ArXiv, the open-access repository of preprint academic research, will ban authors of papers for a year if they submit obviously AI-generated work.
Late Thursday evening, Thomas Dietterich, chair of the computer science section of ArXiv, wrote on X: “If generative AI tools generate inappropriate language, plagiarized content, biased content, errors, mistakes, incorrect references, or misleading content, and that output is included in scientific works, it is the responsibility of the author(s). We have recently clarified our penalties for this. If a submission contains incontrovertible evidence that the authors did not check the results of LLM generation, this means we can’t trust anything in the paper.”
Examples of incontrovertible evidence, he wrote, include “hallucinated references, meta-comments from the LLM (‘here is a 200 word summary; would you like me to make any changes?’; ‘the data in this table is illustrative, fill it in with the real numbers from your experiments’.”
“The penalty is a 1-year ban from arXiv followed by the requirement that subsequent arXiv submissions must first be accepted at a reputable peer-reviewed venue,” Dietterich wrote.

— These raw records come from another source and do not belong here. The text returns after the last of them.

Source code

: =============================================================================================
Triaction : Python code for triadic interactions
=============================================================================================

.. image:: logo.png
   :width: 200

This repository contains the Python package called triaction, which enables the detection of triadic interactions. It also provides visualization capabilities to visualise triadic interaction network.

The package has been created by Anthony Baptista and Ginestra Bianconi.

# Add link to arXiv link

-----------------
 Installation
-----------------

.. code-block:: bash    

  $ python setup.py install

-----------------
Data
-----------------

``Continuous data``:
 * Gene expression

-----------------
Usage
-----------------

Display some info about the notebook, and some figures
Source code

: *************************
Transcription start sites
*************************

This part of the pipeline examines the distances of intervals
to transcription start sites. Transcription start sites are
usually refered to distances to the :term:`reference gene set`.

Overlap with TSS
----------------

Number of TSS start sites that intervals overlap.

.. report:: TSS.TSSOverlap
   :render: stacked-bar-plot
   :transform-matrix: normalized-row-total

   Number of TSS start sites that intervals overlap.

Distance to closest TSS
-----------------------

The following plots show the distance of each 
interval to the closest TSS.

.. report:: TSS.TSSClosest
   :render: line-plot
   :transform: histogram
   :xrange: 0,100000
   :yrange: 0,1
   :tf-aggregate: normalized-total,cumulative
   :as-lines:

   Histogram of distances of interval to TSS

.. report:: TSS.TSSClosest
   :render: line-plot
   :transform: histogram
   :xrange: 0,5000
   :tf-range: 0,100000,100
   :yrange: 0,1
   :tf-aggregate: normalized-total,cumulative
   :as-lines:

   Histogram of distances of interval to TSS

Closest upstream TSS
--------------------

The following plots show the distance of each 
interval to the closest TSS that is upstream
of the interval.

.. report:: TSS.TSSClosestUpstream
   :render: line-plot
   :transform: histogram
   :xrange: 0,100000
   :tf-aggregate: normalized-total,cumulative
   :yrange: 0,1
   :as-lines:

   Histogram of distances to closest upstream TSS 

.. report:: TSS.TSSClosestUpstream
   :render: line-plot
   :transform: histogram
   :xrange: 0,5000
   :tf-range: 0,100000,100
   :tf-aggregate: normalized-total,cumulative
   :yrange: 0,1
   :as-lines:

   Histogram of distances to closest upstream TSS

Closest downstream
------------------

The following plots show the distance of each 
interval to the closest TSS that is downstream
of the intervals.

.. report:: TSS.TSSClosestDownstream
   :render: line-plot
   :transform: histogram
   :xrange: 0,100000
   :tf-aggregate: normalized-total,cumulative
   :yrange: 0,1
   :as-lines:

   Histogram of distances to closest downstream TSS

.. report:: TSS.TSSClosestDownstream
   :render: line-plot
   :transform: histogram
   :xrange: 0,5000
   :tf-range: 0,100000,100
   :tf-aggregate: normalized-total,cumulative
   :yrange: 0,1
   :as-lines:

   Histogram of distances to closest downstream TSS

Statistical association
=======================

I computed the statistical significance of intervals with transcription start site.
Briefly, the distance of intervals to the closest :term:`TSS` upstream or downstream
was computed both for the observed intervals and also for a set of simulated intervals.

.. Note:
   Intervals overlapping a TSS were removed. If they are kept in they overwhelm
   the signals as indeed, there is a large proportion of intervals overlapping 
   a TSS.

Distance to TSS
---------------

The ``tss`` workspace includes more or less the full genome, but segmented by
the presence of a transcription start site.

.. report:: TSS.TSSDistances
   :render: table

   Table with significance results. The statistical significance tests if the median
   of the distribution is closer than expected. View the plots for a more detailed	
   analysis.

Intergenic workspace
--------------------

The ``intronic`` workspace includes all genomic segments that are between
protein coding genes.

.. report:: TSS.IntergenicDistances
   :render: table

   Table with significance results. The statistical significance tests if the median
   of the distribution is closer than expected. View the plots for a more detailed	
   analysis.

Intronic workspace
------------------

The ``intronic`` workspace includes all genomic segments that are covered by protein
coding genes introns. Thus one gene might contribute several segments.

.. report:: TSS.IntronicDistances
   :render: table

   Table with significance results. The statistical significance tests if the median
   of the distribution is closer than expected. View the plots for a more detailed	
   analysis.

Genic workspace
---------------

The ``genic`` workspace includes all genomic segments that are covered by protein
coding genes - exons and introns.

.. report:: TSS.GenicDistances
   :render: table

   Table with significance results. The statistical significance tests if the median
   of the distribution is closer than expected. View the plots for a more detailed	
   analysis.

Dietterich told me in an email on Friday morning that this is a one-strike rule—meaning authors caught just once including AI slop in submissions will be banned—but that decisions will be open to appeal. “I want to emphasize that we only apply this to cases of incontrovertible evidence,” he said. “I should also add that our internal process requires first a moderator to document the problem and then for the Section Chair to confirm before imposing the penalty.”
In November 2025, arXiv announced it would no longer accept computer science review articles and position papers because it was being “flooded” with AI slop. “Generative AI/large language models have added to this flood by making papers—especially papers not introducing new research results—fast and easy to write. While categories across arXiv have all seen a major increase in submissions, it’s particularly pronounced in arXiv’s CS category,” arXiv wrote in a press release about the change at the time.
And in January, it announced first-time submitters would need an endorsement from an established author due to a rise in fraudulent submissions.
AI-generated, fabricated citations are a huge problem in research. A recent study by Columbia University researchers examined 2.5 million biomedical papers across three years, and found that one in 277 papers published in the first seven weeks of 2026 contained fabricated references; In 2023, it was one in 2,828, and in 2025, one in 458. AI-generated citations and papers are already straining the peer-review process, and more and more papers are making it through the pipeline with those meta-comments and hallucinated data intact.
ArXiv is managed by Cornell Tech, but this July, it will become an independent nonprofit corporation. Greg Morrisett, dean and vice provost of Cornell Tech, told Science.org that this change will help arXiv raise more money from a wider range of donors, which Morrisett said is needed to deal with the emergence of “AI slop.”